**WRITTEN TASK:** Here the job is to copy the data exactly and to exclude every image from it.

──────── EXERCISE INPUTS ────────

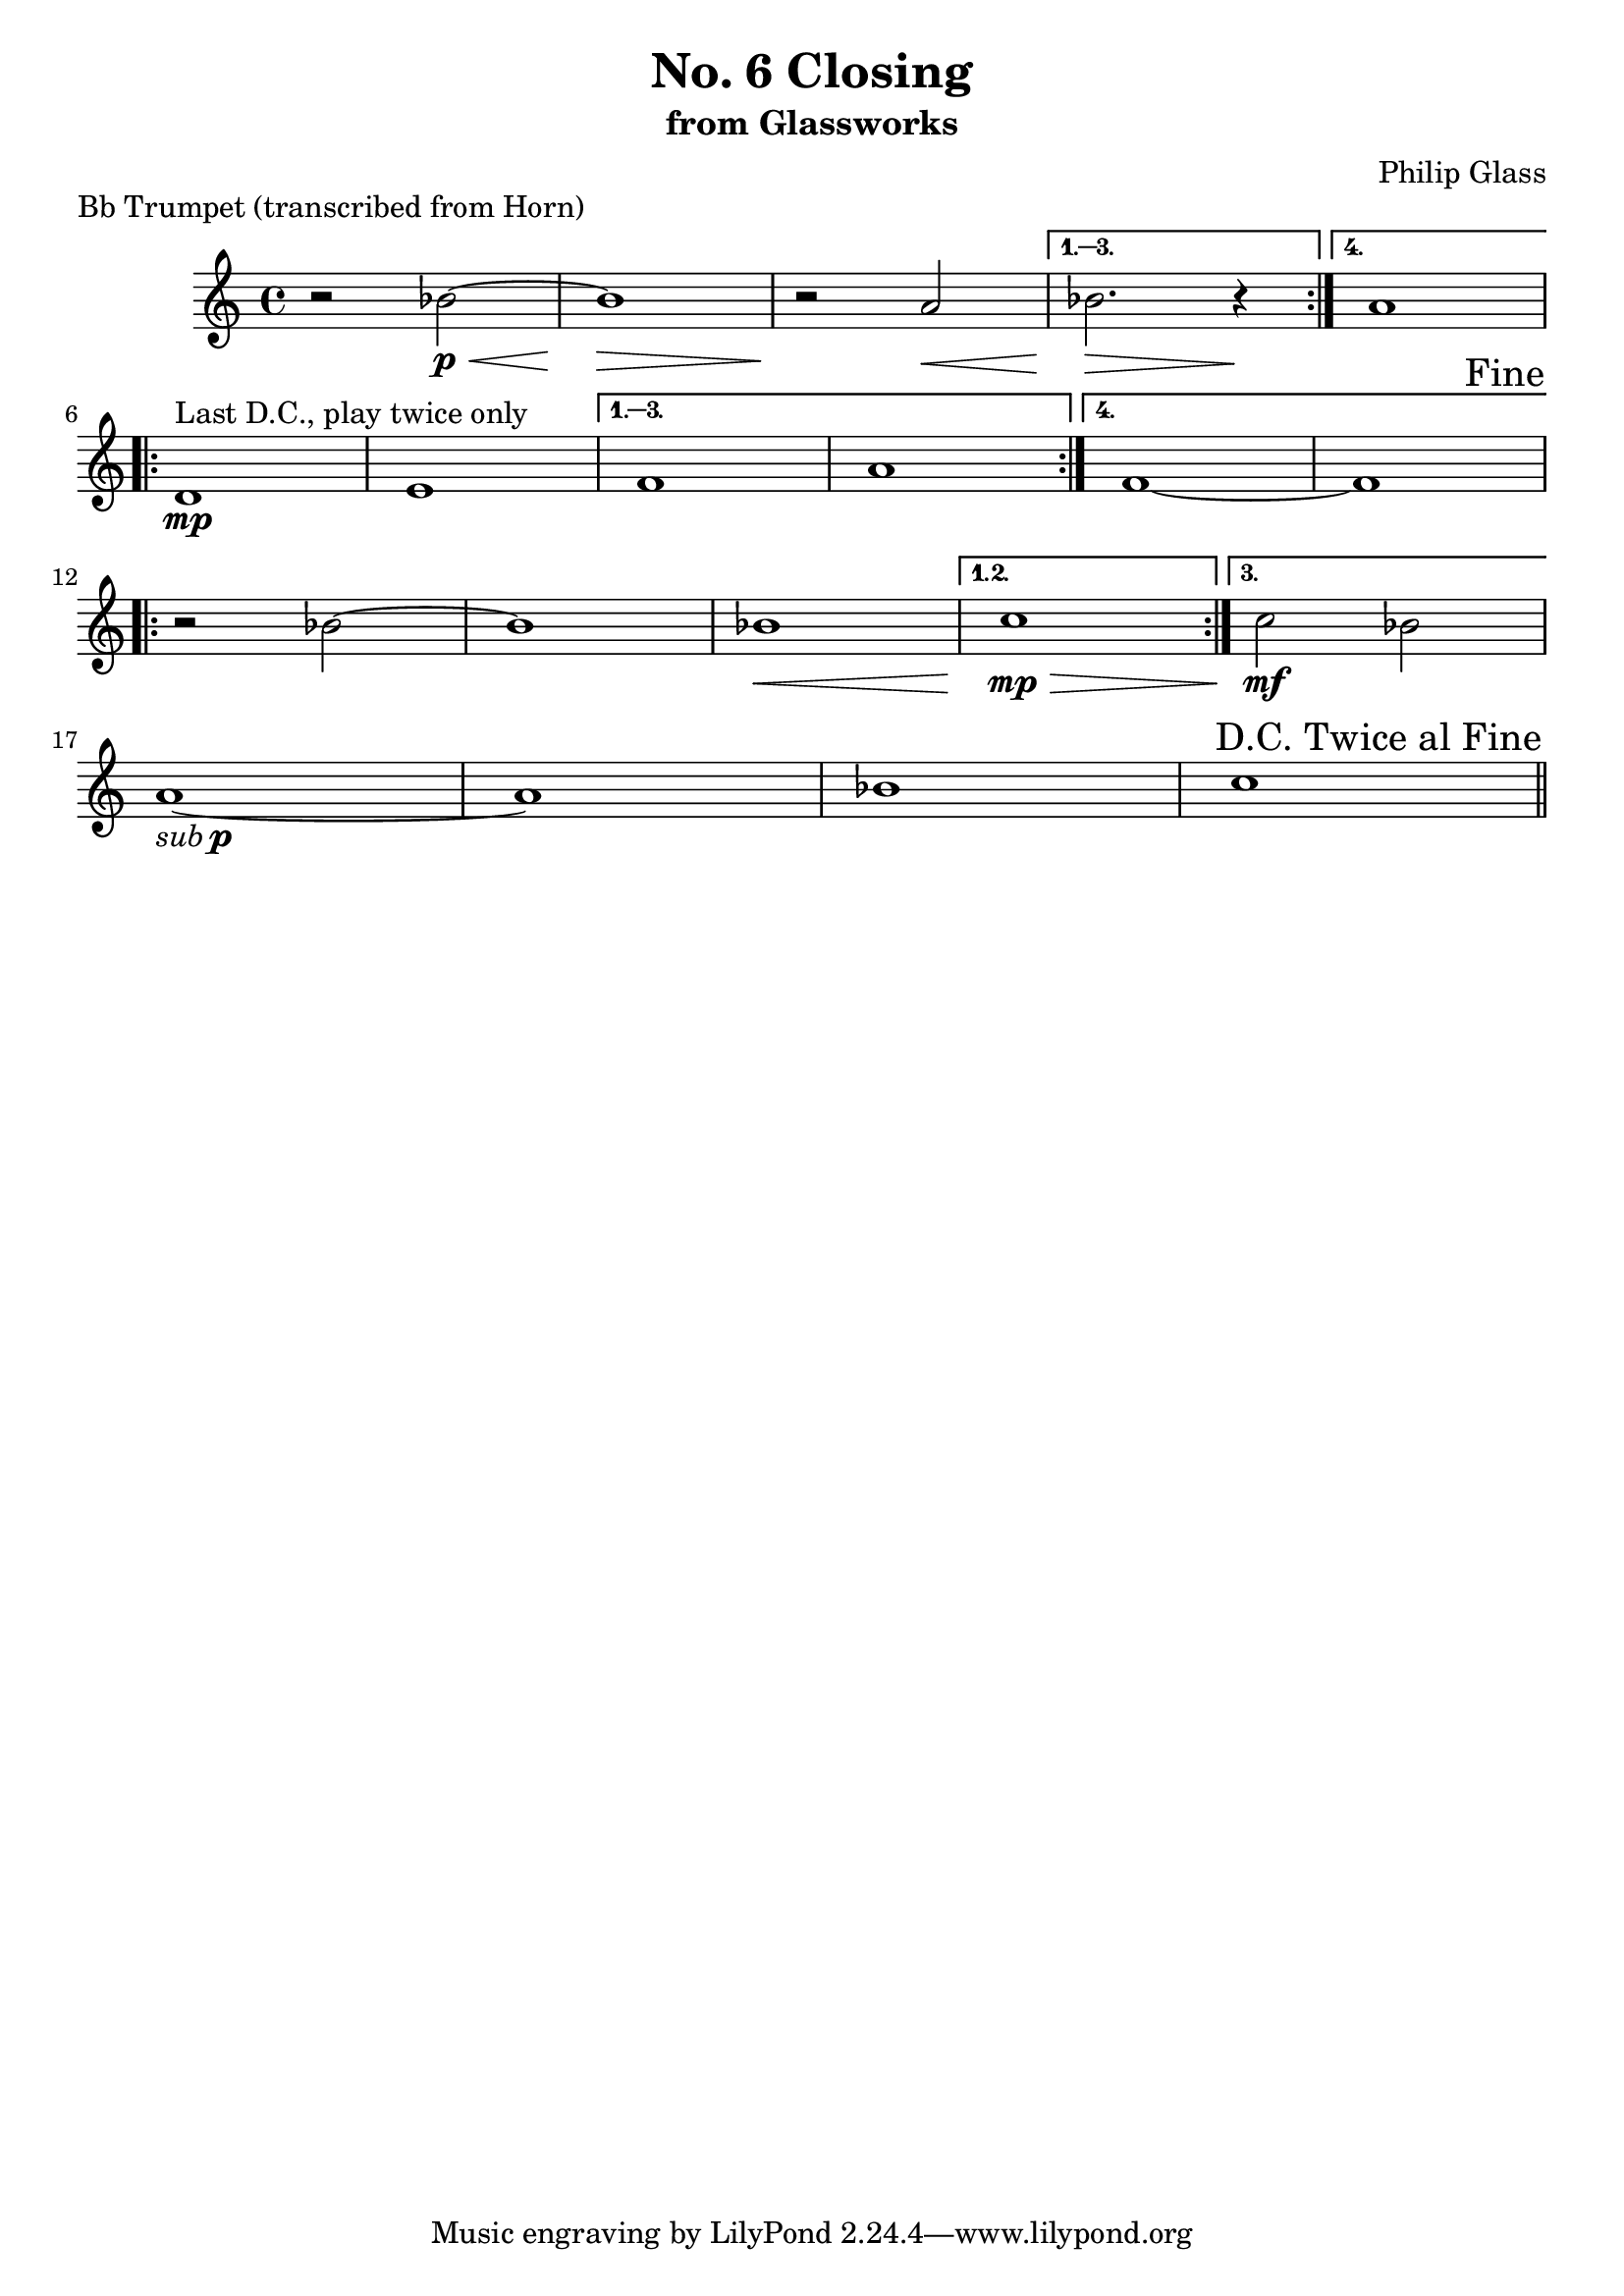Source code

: %{
  Closing
  Trumpet Part
%}

\version "2.14.1"

\header {
  title = "No. 6 Closing"
  subtitle = "from Glassworks"
  composer = "Philip Glass"
  piece = "Bb Trumpet (transcribed from Horn)"
}

\relative c'' {
  % Page 1 (56)
  \repeat volta 4 {
    r2 bes\<\p~ | bes1\> | r2\! a\< |
  } \alternative {
    { bes2.\> r4\! }
    { a1 }
  }
  \break

  % Page 2 (57)
  \repeat volta 4 {
    d,1\mp^\markup {"Last D.C., play twice only"} | e |
  } \alternative {
    { f  | a }
    { f~ | f }
  }
  \once \override Score.RehearsalMark #'break-visibility = #end-of-line-visible
  \once \override Score.RehearsalMark #'self-alignment-X = #RIGHT
  \mark "Fine"
  \break

  % Page 3 (58)
  % cresc to mp and back in last two bars
  % mf on alternate ending
  \repeat volta 3 {
    r2 bes~ | bes1 | bes\< |
  } \alternative {
    { c\mp\> }
    { c2\mf bes }
  }
  \break

  % Page 4 (59)
  % sub p
  a1-\markup { \italic sub \dynamic p }~ | a1 | bes | c | \bar "||"

  \once \override Score.RehearsalMark #'break-visibility = #end-of-line-visible
  \once \override Score.RehearsalMark #'self-alignment-X = #RIGHT
  \mark "D.C. Twice al Fine"
  \break
}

────────

**RESPONSE AREA:**
Source code

: %{
  Closing
  Trumpet Part
%}

\version "2.14.1"

\header {
  title = "No. 6 Closing"
  subtitle = "from Glassworks"
  composer = "Philip Glass"
  piece = "Bb Trumpet (transcribed from Horn)"
}

\relative c'' {
  % Page 1 (56)
  \repeat volta 4 {
    r2 bes\<\p~ | bes1\> | r2\! a\< |
  } \alternative {
    { bes2.\> r4\! }
    { a1 }
  }
  \break

  % Page 2 (57)
  \repeat volta 4 {
    d,1\mp^\markup {"Last D.C., play twice only"} | e |
  } \alternative {
    { f  | a }
    { f~ | f }
  }
  \once \override Score.RehearsalMark #'break-visibility = #end-of-line-visible
  \once \override Score.RehearsalMark #'self-alignment-X = #RIGHT
  \mark "Fine"
  \break

  % Page 3 (58)
  % cresc to mp and back in last two bars
  % mf on alternate ending
  \repeat volta 3 {
    r2 bes~ | bes1 | bes\< |
  } \alternative {
    { c\mp\> }
    { c2\mf bes }
  }
  \break

  % Page 4 (59)
  % sub p
  a1-\markup { \italic sub \dynamic p }~ | a1 | bes | c | \bar "||"

  \once \override Score.RehearsalMark #'break-visibility = #end-of-line-visible
  \once \override Score.RehearsalMark #'self-alignment-X = #RIGHT
  \mark "D.C. Twice al Fine"
  \break
}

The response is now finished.